▶ _Task to complete_: Only the images are to be dropped; the records themselves must be repeated exactly.

[Stored records]
----------

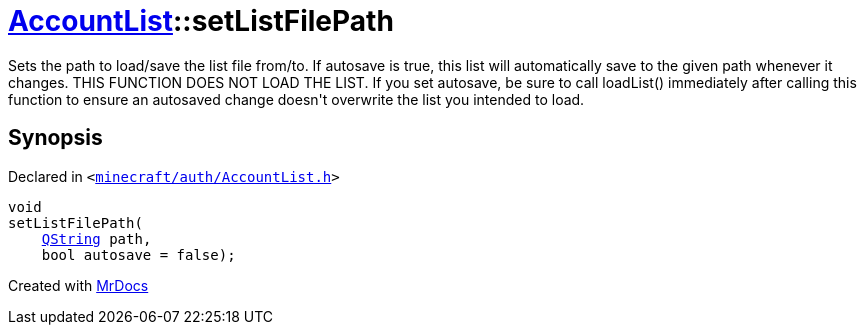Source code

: [#AccountList-setListFilePath]
= xref:AccountList.adoc[AccountList]::setListFilePath
:relfileprefix: ../
:mrdocs:


Sets the path to load&sol;save the list file from&sol;to&period;
If autosave is true, this list will automatically save to the given path whenever it changes&period;
THIS FUNCTION DOES NOT LOAD THE LIST&period; If you set autosave, be sure to call loadList() immediately
after calling this function to ensure an autosaved change doesn&apos;t overwrite the list you intended
to load&period;



== Synopsis

Declared in `&lt;https://github.com/PrismLauncher/PrismLauncher/blob/develop/minecraft/auth/AccountList.h#L97[minecraft&sol;auth&sol;AccountList&period;h]&gt;`

[source,cpp,subs="verbatim,replacements,macros,-callouts"]
----
void
setListFilePath(
    xref:QString.adoc[QString] path,
    bool autosave = false);
----



[.small]#Created with https://www.mrdocs.com[MrDocs]#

----------

▶ _Output for this exercise_:
Source code

: [#AccountList-setListFilePath]
= xref:AccountList.adoc[AccountList]::setListFilePath
:relfileprefix: ../
:mrdocs:


Sets the path to load&sol;save the list file from&sol;to&period;
If autosave is true, this list will automatically save to the given path whenever it changes&period;
THIS FUNCTION DOES NOT LOAD THE LIST&period; If you set autosave, be sure to call loadList() immediately
after calling this function to ensure an autosaved change doesn&apos;t overwrite the list you intended
to load&period;



== Synopsis

Declared in `&lt;https://github.com/PrismLauncher/PrismLauncher/blob/develop/minecraft/auth/AccountList.h#L97[minecraft&sol;auth&sol;AccountList&period;h]&gt;`

[source,cpp,subs="verbatim,replacements,macros,-callouts"]
----
void
setListFilePath(
    xref:QString.adoc[QString] path,
    bool autosave = false);
----



[.small]#Created with https://www.mrdocs.com[MrDocs]#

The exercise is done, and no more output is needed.